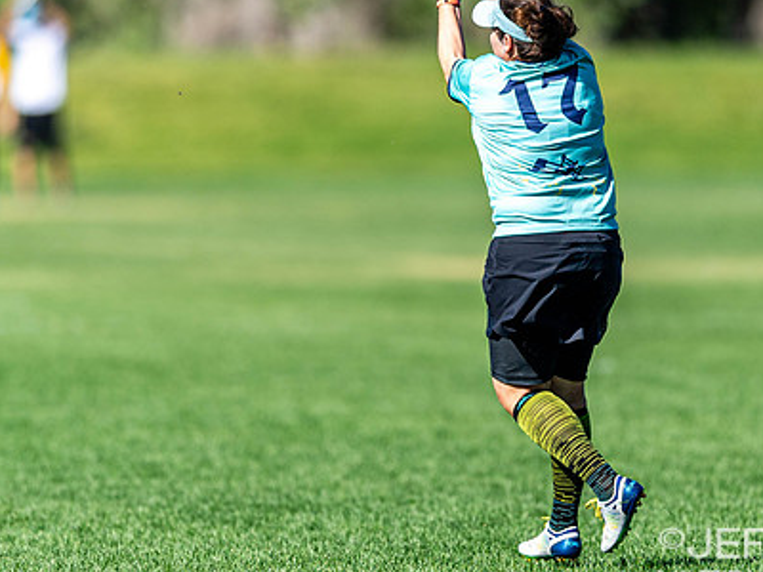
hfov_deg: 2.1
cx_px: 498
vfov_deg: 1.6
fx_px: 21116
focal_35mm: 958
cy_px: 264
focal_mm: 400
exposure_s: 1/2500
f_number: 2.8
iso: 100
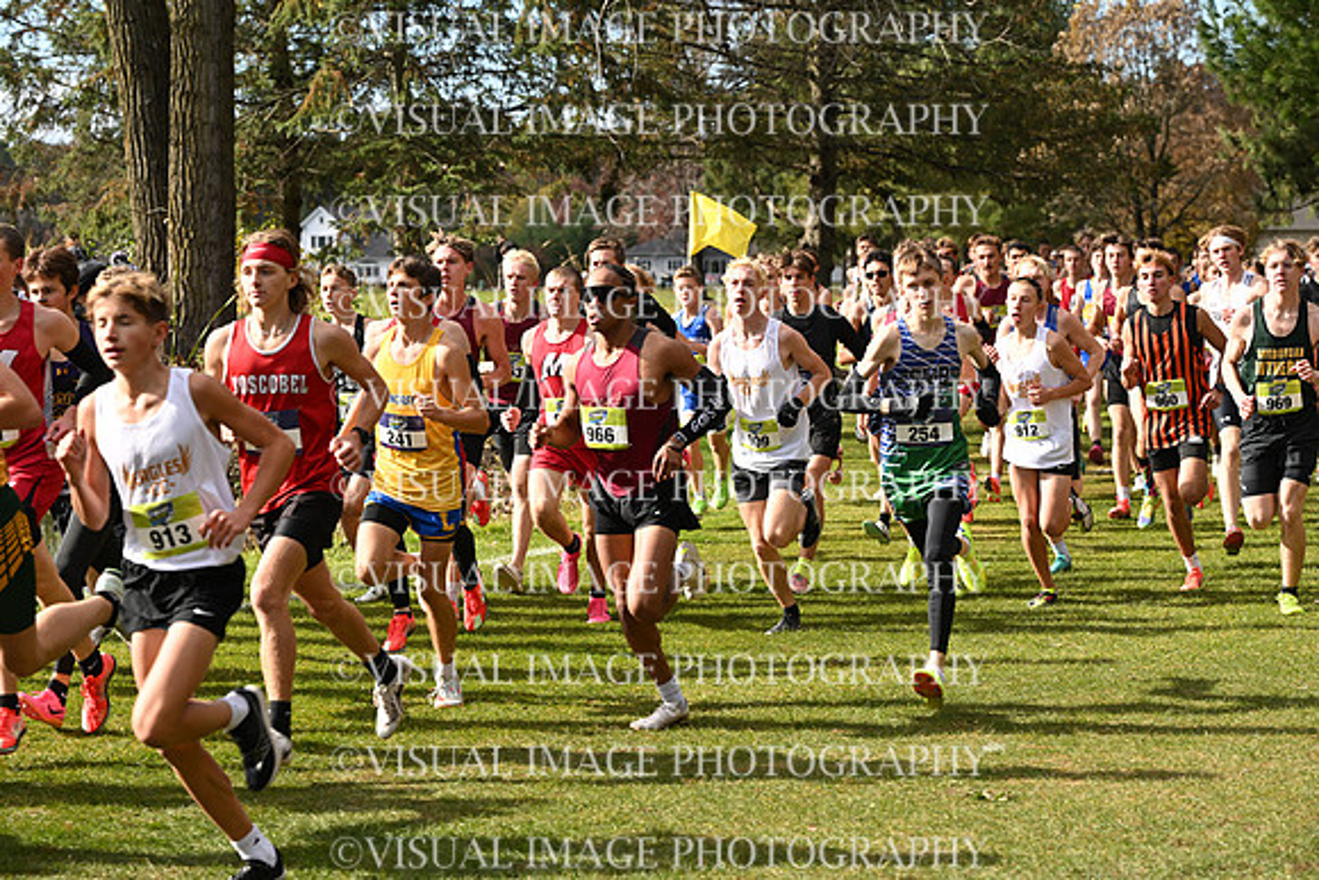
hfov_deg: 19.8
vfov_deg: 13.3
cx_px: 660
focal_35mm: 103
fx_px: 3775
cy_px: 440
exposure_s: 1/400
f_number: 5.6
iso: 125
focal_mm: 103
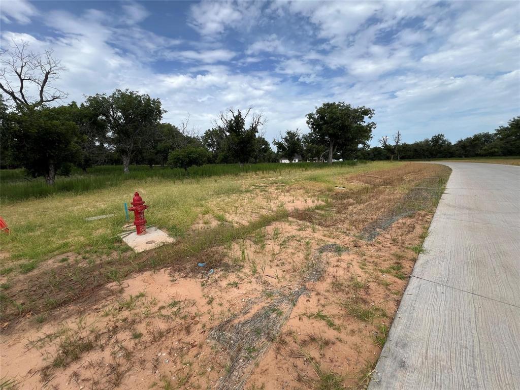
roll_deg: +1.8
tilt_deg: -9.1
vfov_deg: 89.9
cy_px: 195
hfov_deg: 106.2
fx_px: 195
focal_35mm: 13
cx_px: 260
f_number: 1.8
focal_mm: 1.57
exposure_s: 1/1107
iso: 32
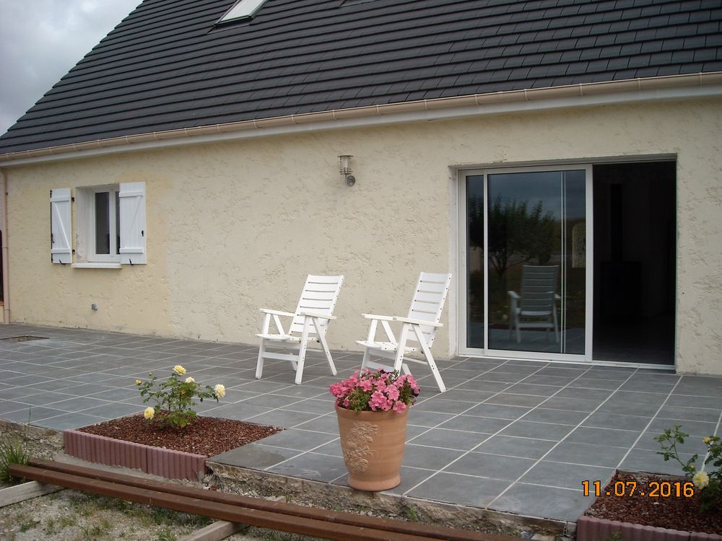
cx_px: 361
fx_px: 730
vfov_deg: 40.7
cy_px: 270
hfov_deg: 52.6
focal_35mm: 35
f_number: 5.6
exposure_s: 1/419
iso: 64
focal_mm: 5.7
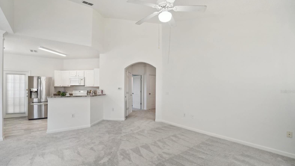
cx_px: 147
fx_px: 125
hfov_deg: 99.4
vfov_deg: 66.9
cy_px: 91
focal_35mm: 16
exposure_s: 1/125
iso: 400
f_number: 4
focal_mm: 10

....

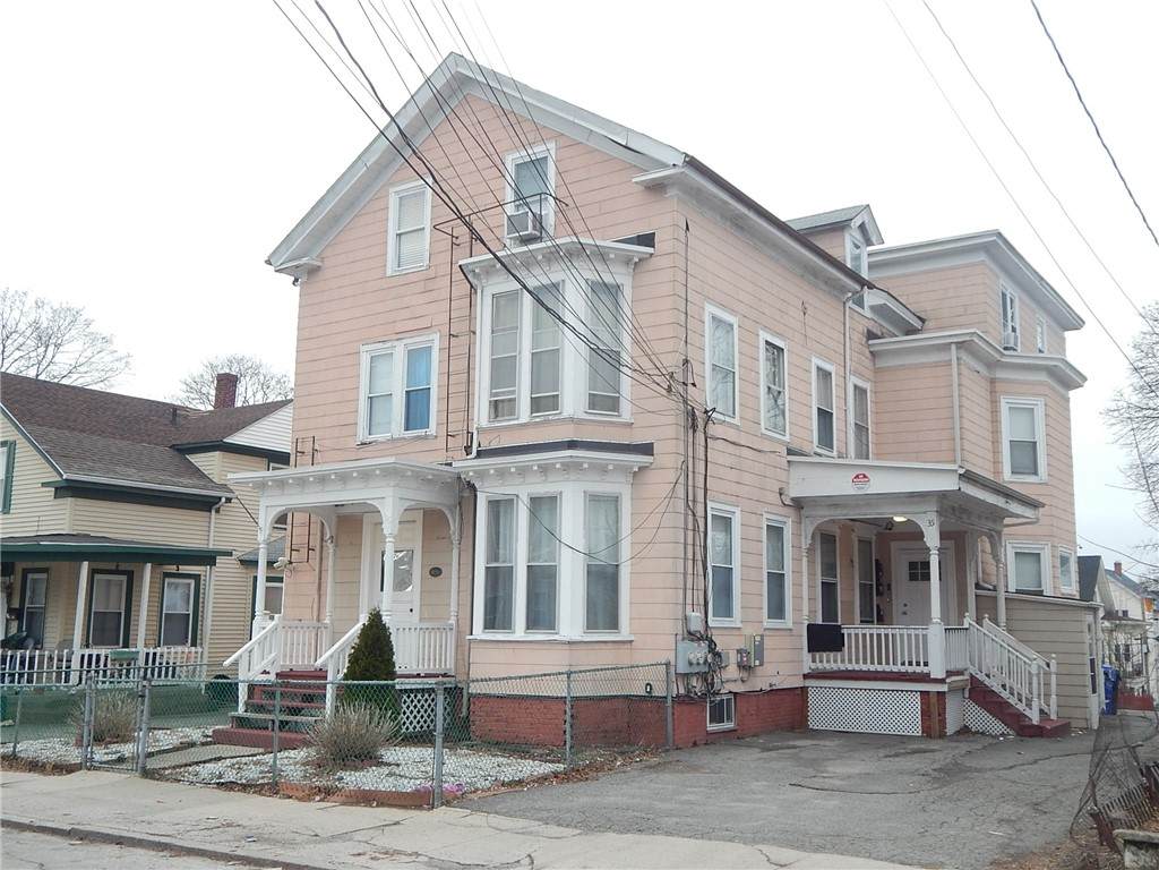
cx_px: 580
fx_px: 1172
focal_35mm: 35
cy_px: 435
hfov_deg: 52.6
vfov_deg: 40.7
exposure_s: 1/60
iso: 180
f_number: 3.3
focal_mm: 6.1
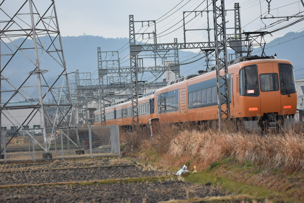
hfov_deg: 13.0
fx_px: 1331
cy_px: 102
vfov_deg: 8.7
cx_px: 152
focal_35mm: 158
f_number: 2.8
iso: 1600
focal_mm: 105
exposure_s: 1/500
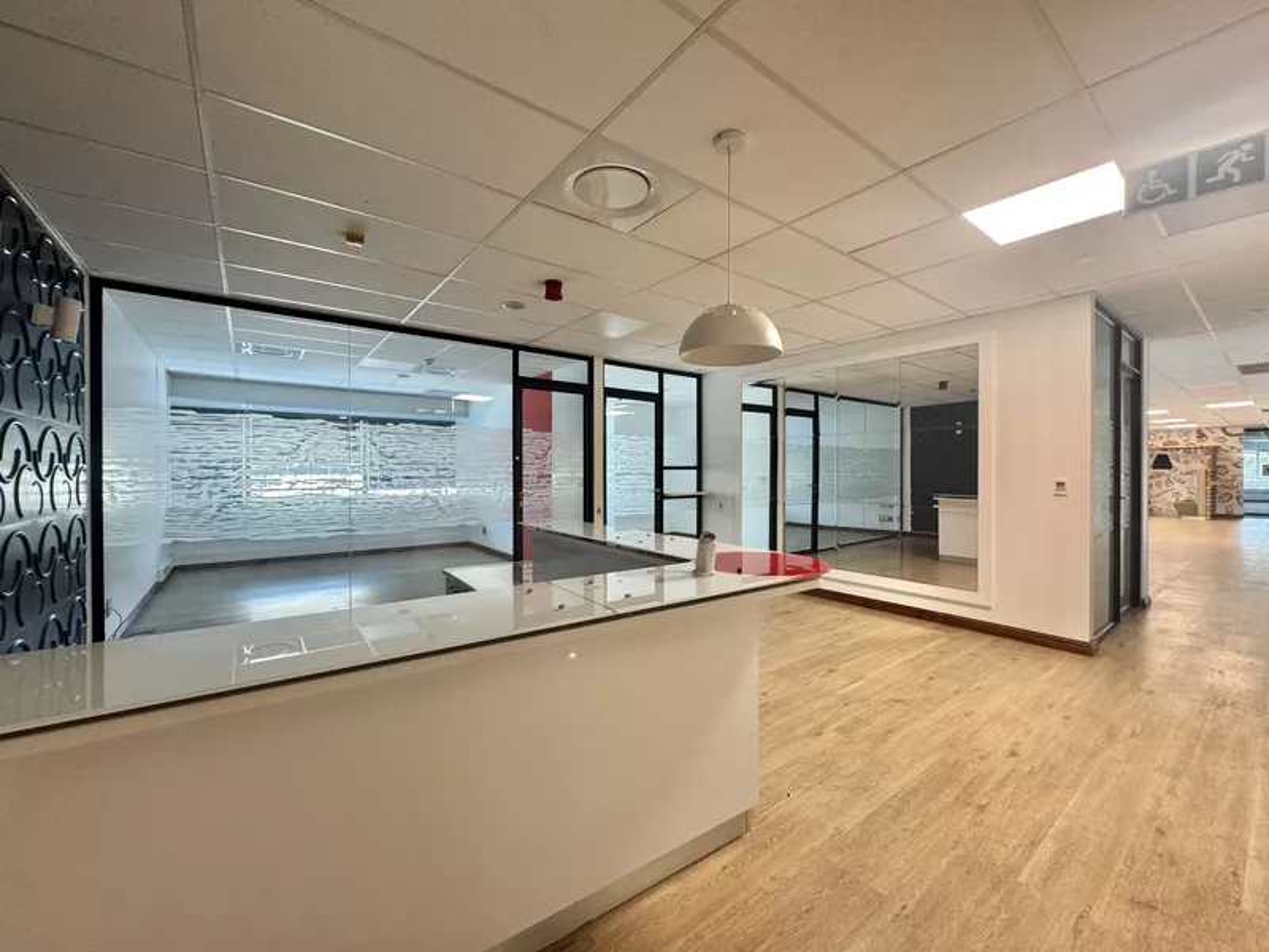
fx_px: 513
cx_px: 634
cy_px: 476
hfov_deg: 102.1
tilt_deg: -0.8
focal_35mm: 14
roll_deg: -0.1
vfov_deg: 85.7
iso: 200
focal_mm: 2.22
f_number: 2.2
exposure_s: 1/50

....

About this exercise.
Copy only this from above: the line containing "hfov_deg: 2.1", the line containing "focal_mm: 1.57", and all lines between, printed exactly. Leave out the pictures.

Output below.
hfov_deg: 2.1
cx_px: 498
vfov_deg: 1.6
fx_px: 21116
focal_35mm: 958
cy_px: 264
focal_mm: 400
exposure_s: 1/2500
f_number: 2.8
iso: 100
hfov_deg: 19.8
vfov_deg: 13.3
cx_px: 660
focal_35mm: 103
fx_px: 3775
cy_px: 440
exposure_s: 1/400
f_number: 5.6
iso: 125
focal_mm: 103
roll_deg: +1.8
tilt_deg: -9.1
vfov_deg: 89.9
cy_px: 195
hfov_deg: 106.2
fx_px: 195
focal_35mm: 13
cx_px: 260
f_number: 1.8
focal_mm: 1.57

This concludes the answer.